Plans by Clark County to earmark up to $12 million in marijuana fees to address homelessness have evolved from the “housing first” approach outlined when the proposal was approved in January.
In a presentation before the County Commission on Tuesday, Assistant County Manager Kevin Schiller said the money should be put to “more flexible, more creative and more responsive” uses.
A primary goal, he told commissioners, is preventing those on the brink of homelessness from ending up on the streets by creating a diversion program that combines short-term services and financial assistance.
For example, he said, the county could help an individual with one-month rental assistance, a car or house repair or a utility deposit.
“(The) investment of that $3,300 to maintain that individual in that place of residence, in their stable housing, well outweighs the longer term investment if they become homeless,” he said.
The commissioners voted on Jan. 22 to direct the marijuana money to homelessness programs and initially indicated they favored a “housing-first” strategy to assist the approximately 6,000 homeless people countywide, along with an expansion of case management resources.
Chairwoman Marilyn Kirkpatrick, who introduced the plan, was supportive of the new directions outlined in Tuesday’s presentation. She requested that staff continue to provide the commission with monthly updates of milestones and new information as funding begins to flow to the various initiatives.
Schiller said the additional revenue will enable the county to build on the roughly $37 million in grants and federal funds it receives to fund a variety of social services and housing programs.
Among the greatest needs is to find a solution to aid the 195 families and 91 youths who, on average, are in the Community Queue awaiting housing.
To do that, Schiller recommended that the marijuana funds be used to scale up transitional and permanent housing to add more than 1,200 beds, while also securing master leases and developing incentives for affordable housing with developers and landlords.
Another possible use for the money would be to establish a “Step Up” program for youths in the juvenile justice system who are often discharged without resources. The new program would mirror the existing program for aging out foster youth care.
Commissioner James Gibson said he agreed with the need to focus first on “children and families,” but stressed that the amount of money the county has set aside is “a drop in the bucket” given the scope of the problem.
“It’ll be important for us to really focus on bite-sized pieces that we can do something about,” he said, adding that homelessness “is a problem begging for a really intense regional discussion” among cities, nonprofits and the private sector.

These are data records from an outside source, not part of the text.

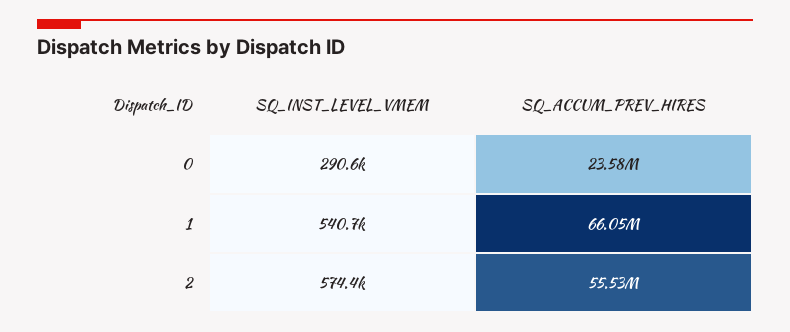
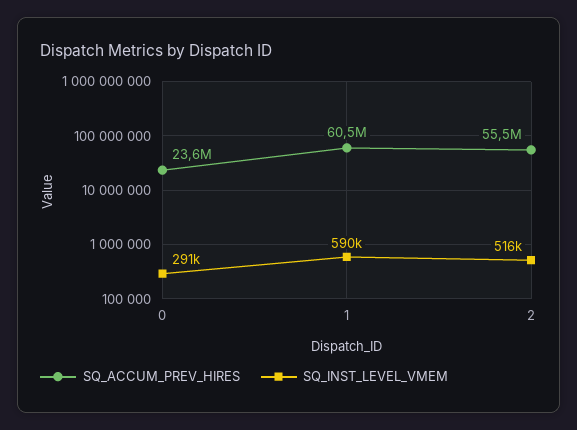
  {
    "SQ_INST_LEVEL_VMEM": {
      "0": 290600,
-     "1": 540700,
+     "1": 590000,
-     "2": 574400
+     "2": 516000
    },
    "SQ_ACCUM_PREV_HIRES": {
      "0": 23580000,
-     "1": 66050000,
+     "1": 60500000,
      "2": 55530000
    }
  }

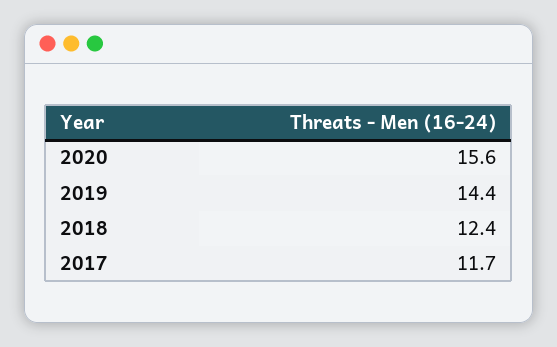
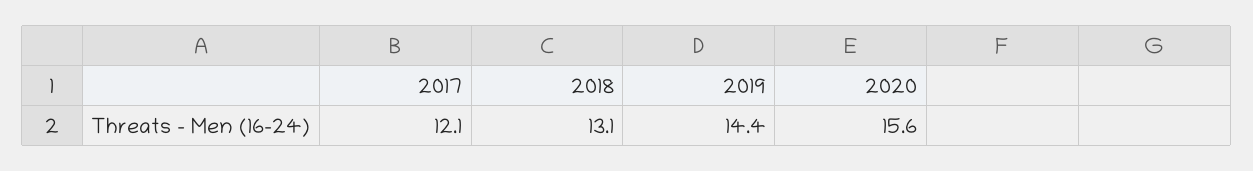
  {
    "2020": 15.6,
    "2019": 14.4,
-   "2018": 12.4,
+   "2018": 13.1,
-   "2017": 11.7
+   "2017": 12.1
  }

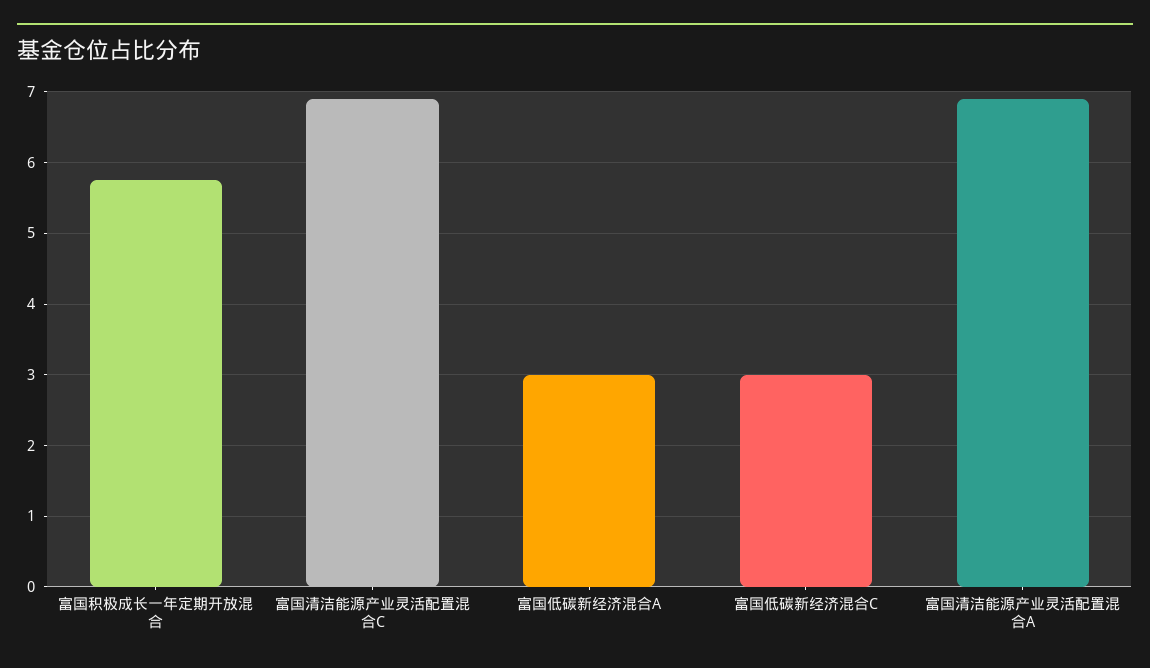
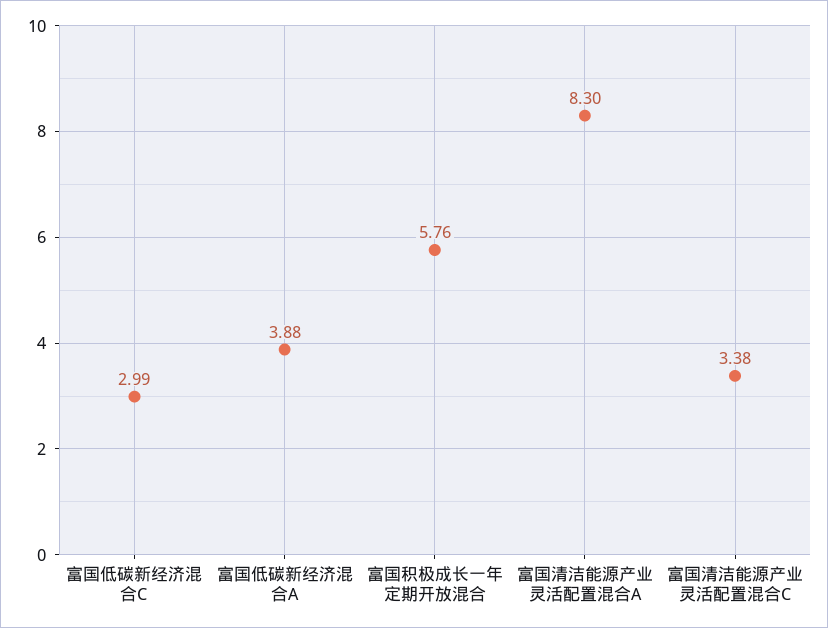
  {
    "富国积极成长一年定期开放混合": 5.76,
-   "富国清洁能源产业灵活配置混合C": 6.9,
+   "富国清洁能源产业灵活配置混合C": 3.38,
-   "富国低碳新经济混合A": 3,
+   "富国低碳新经济混合A": 3.88,
    "富国低碳新经济混合C": 2.99,
-   "富国清洁能源产业灵活配置混合A": 6.9
+   "富国清洁能源产业灵活配置混合A": 8.3
  }

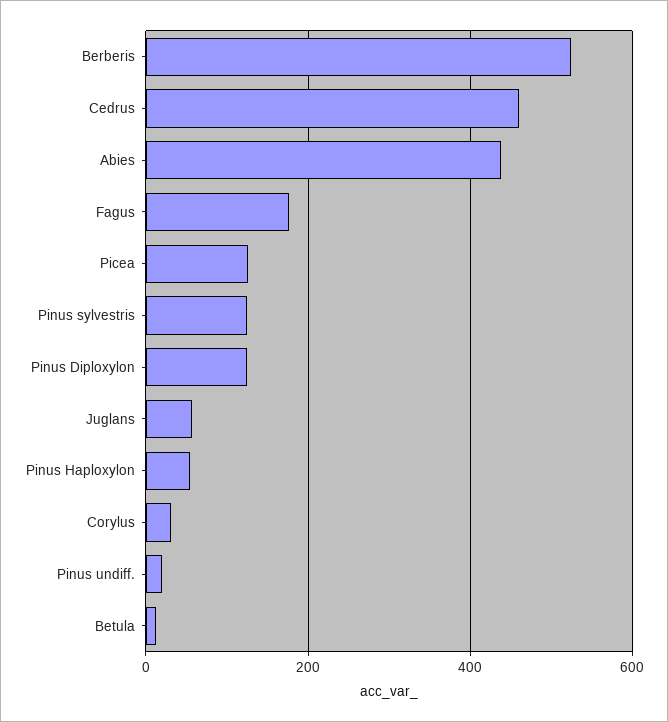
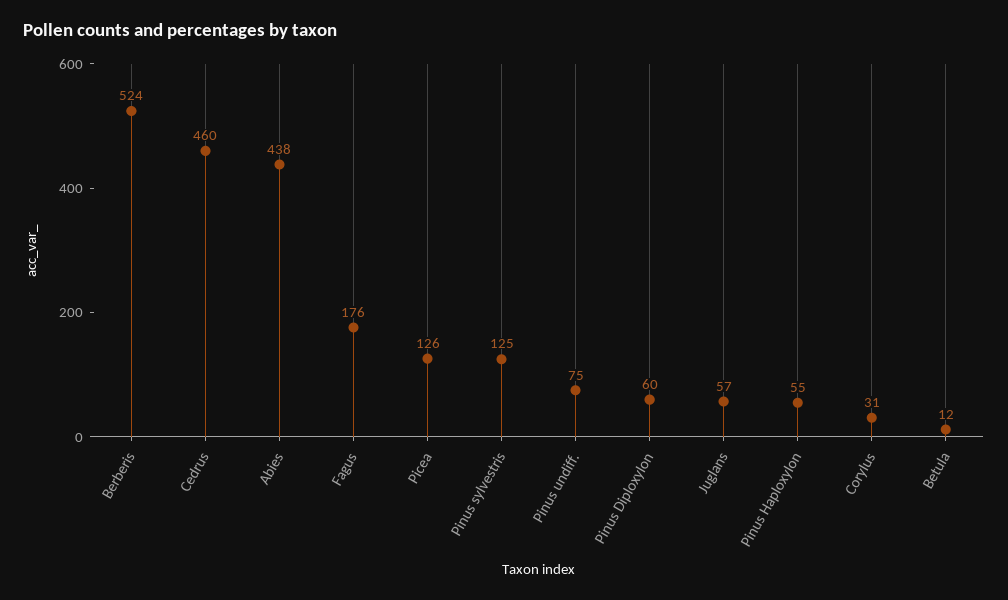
  {
    "Berberis": 524,
    "Cedrus": 460,
    "Abies": 438,
    "Fagus": 176,
    "Picea": 126,
    "Pinus sylvestris": 125,
-   "Pinus Diploxylon": 120,
+   "Pinus Diploxylon": 60,
    "Juglans": 57,
    "Pinus Haploxylon": 55,
    "Corylus": 31,
-   "Pinus undiff.": 20,
+   "Pinus undiff.": 75,
    "Betula": 12
  }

Commissioner Tick Segerblom agreed that the problem far exceeds the current resources and suggested that funding related to alcohol also could be tapped.
“Truthfully, if you thought about maybe alcohol money we could quadruple this easily,” he said. “And a lot of this problem is caused a lot by alcoholism, so there’s a lot of other resources out there.”
Segerblom also endorsed using some funds for housing, both to secure existing affordable units and to address the long-term solution of building more of them.